NHS England set up a small STOMP team in 2015 and they have been working to raise awareness of the issue. A key theme of the work is to engage with the experts – people with a learning disability, autism or both and ask what they want from STOMP. The team work with a number of advocacy groups and family carer forums including the Challenging Behaviour Foundation to allow people to understand what STOMP is trying to achieve.
In 2016 the team linked with the Royal Colleges for Psychiatrists, GPs, Nurses, Psychologists and Pharmacists to ask them to sign up to STOMP and to pledge their support for the principles. All bodies are working to help their members deliver meaningful change in people’s lives. This has been expanded to include several other organisations including Speech and Language Therapists, Occupational therapists, Physiotherapists and many Arts therapists.

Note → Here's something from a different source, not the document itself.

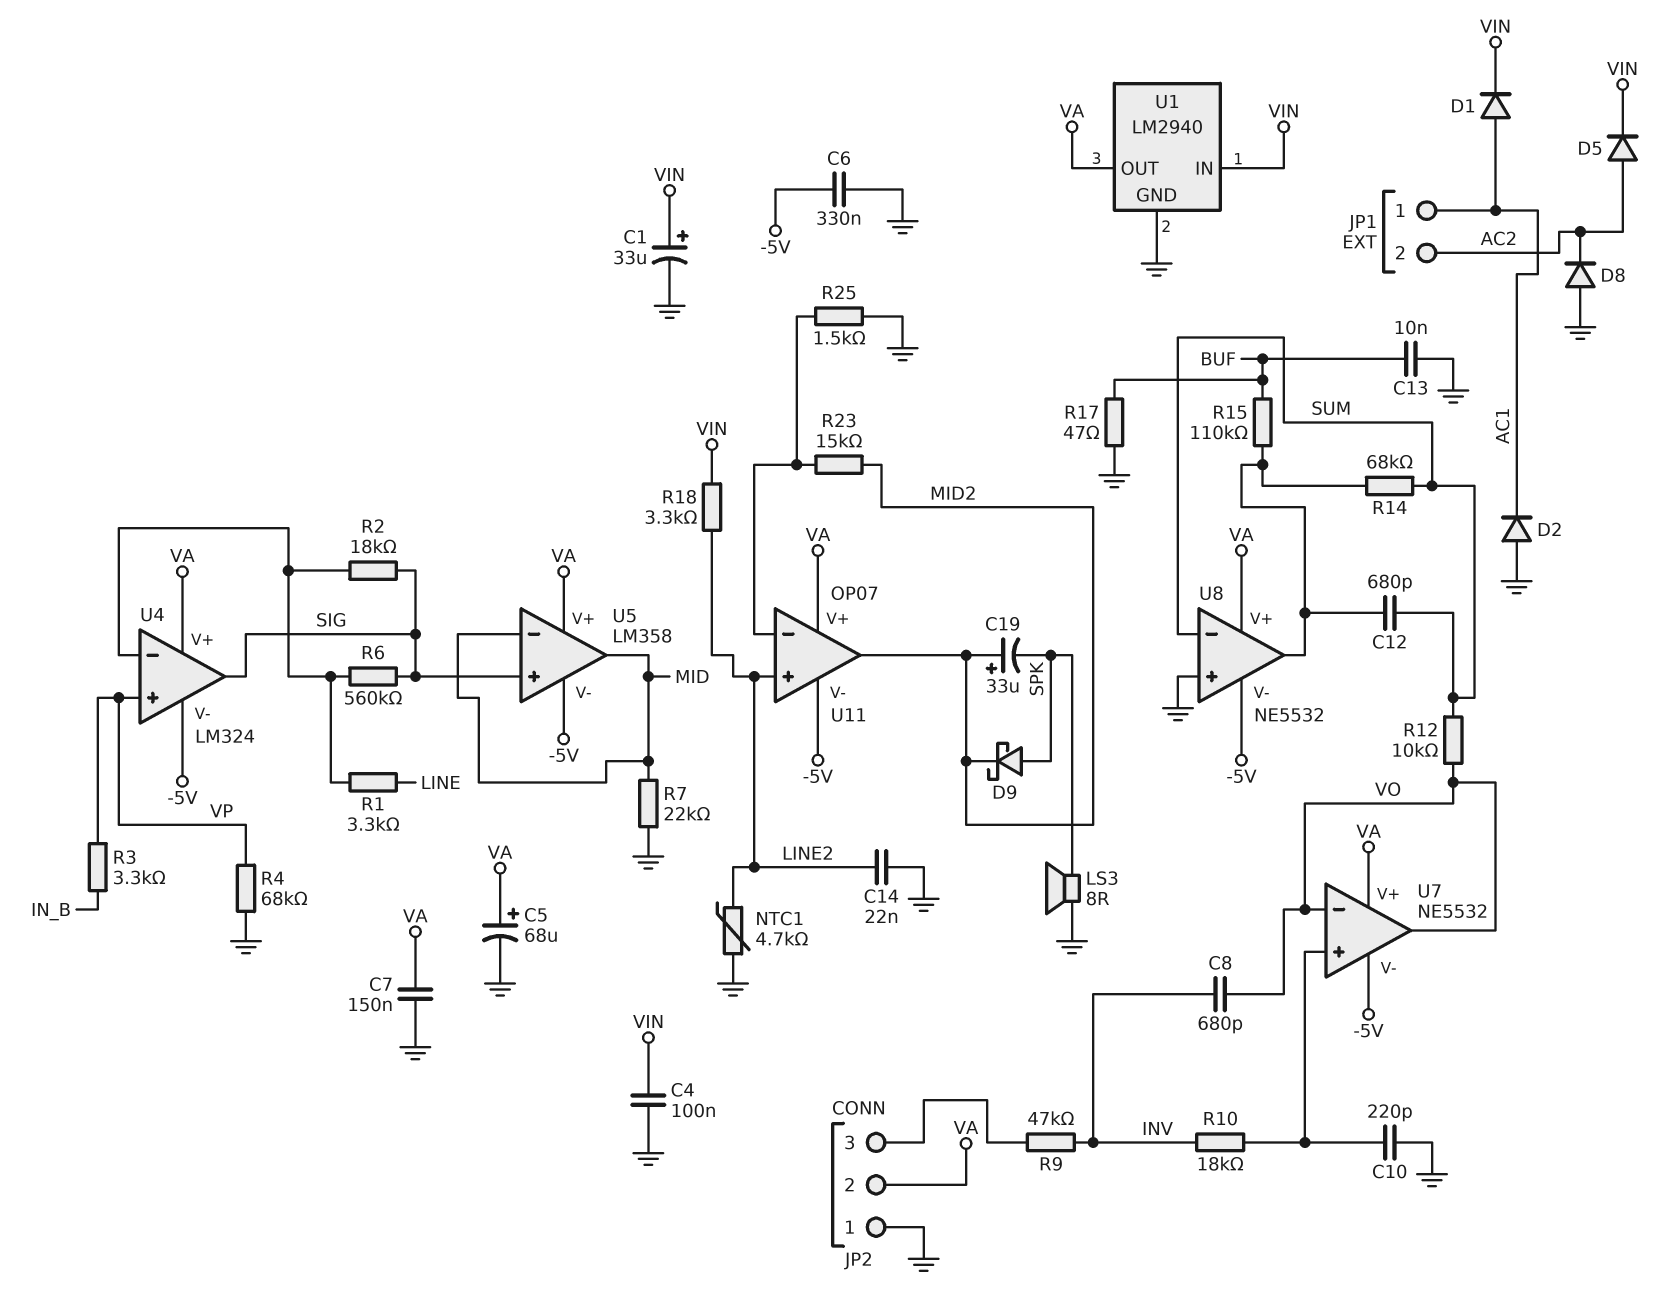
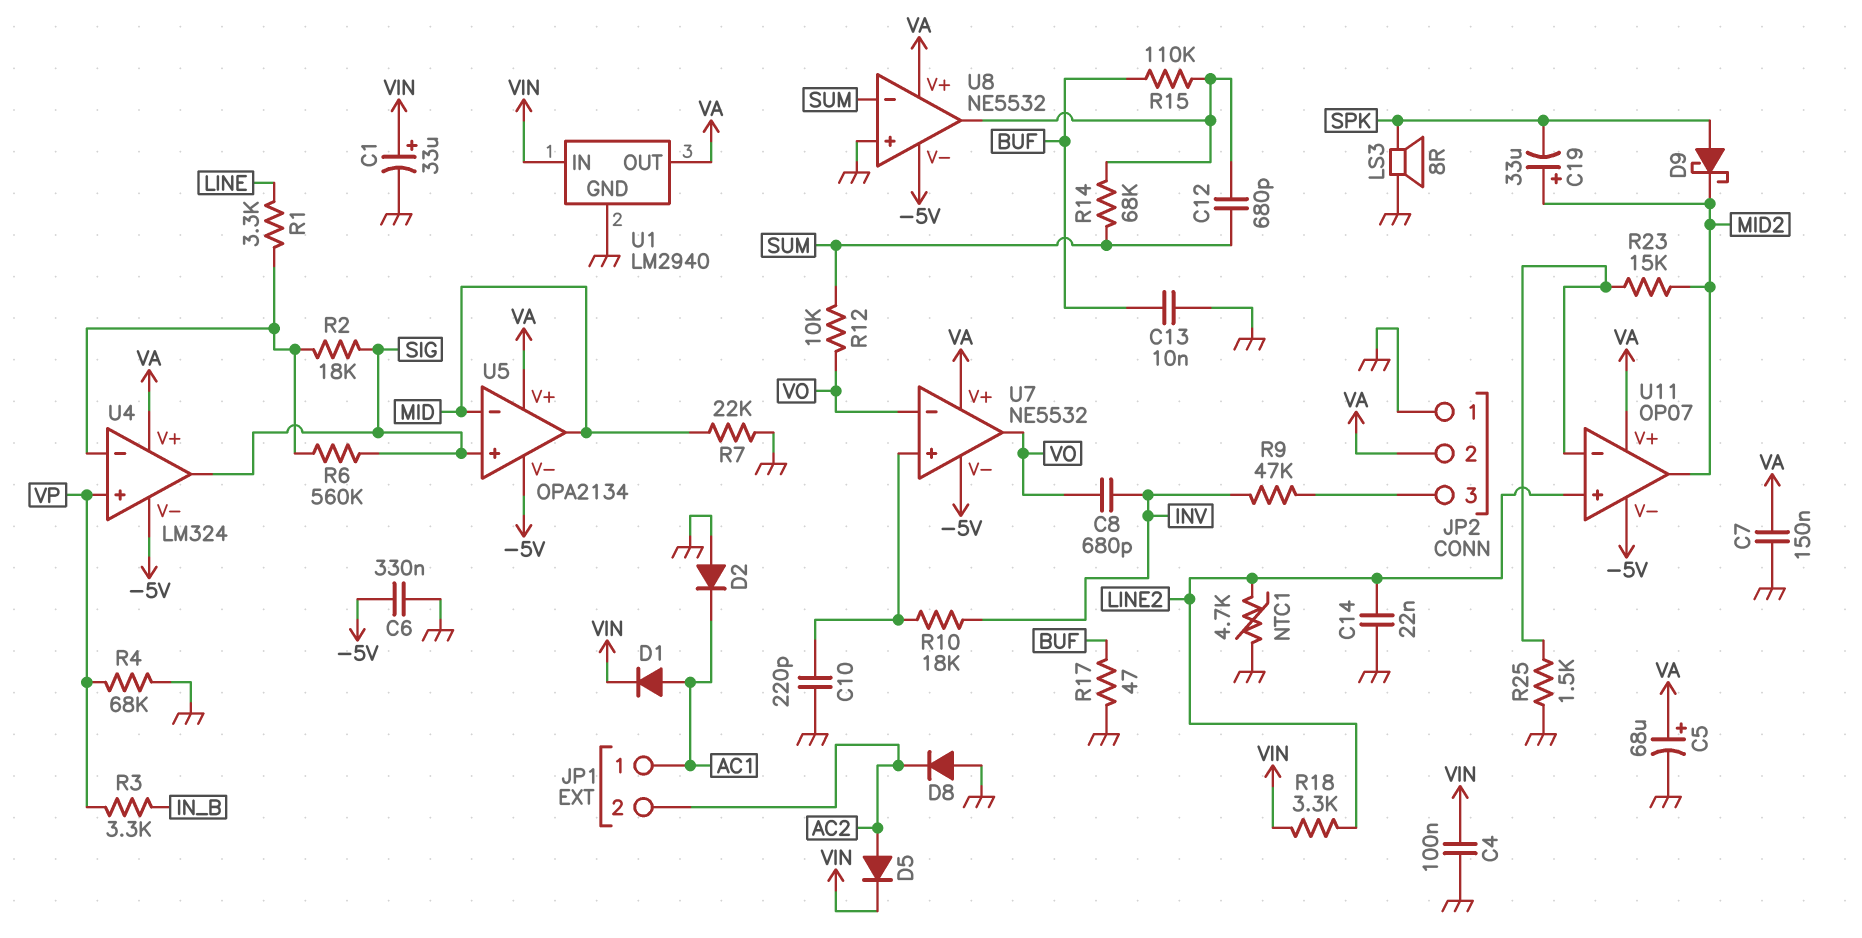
U5: LM358 -> OPA2134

In 2017 the team expanded the STOMP pledge to all social care providers, organisations who provide specialist care for people with a learning disability and/or autism. They committed to train all their staff to recognise and challenge inappropriate medications and to support the person they care for to achieve the best life possible. To date over 160 organisations have signed this pledge.

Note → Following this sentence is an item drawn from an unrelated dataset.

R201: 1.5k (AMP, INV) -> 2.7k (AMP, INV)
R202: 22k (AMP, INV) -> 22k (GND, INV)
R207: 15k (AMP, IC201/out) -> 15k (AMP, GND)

Not content with stopping at social care providers the team launched another pledge for healthcare providers to again commit to STOMP. These are NHS trusts and private organisations who care for people with a learning disability and/or autism as in-patients in hospital and as outpatients in community. This launched in 2018 and to date 80 organisations have taken the STOMP pledge.

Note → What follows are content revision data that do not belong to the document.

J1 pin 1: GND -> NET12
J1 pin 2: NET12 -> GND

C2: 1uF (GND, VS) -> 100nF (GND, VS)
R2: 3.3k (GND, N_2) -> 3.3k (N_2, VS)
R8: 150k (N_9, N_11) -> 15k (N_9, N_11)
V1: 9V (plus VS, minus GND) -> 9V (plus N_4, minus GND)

Both health and social care providers aim to deliver the same commitments shown below:
• We will actively explore alternatives to medication¹
• We will ensure people with a learning disability, autism or both, of any age and their circle of support are fully informed about their medication and are involved in decisions about their care
• We will ensure all staff within the organisation have an understanding of psychotropic medication including why it is being used and the likely side effects
• We will ensure all people are able to speak up if they have a concern that someone is receiving inappropriate medication
• We will maintain accurate records about a person’s health, wellbeing and behaviour
• We will ensure that medication, if needed, is started, reviewed and monitored in line with the relevant NICE guidance
• We will work in partnership with people with a learning disability, autism or both, their families, care teams, healthcare professionals, commissioners and others to stop over-medication
As STOMP is across the full age range from children to old age another Pledge launched in December 2018 aimed at children and young people. The STOMP-STAMP pledge focused on exactly the same commitments as the other pledges.
Outside of the pledges the team have worked with Family Doctors and Commissioners to ensure they are aware of STOMP. They have also linked to the Care Quality Commissioner (CQC) who inspect all types of services and they are committed to ask questions about STOMP progress.
Much hard work has been put into the STOMP programme to ensure people have the right kind of care, support and medication to keep them safe and well. It takes time and effort to deliver but the principles of improving people’s lives challenges everyone to sign up and deliver, no matter where they work. The STOMP principles will continue to develop over the coming months and years and hopefully more people with a learning disability and/or autism will benefit from better care and support and to live more meaningful lives.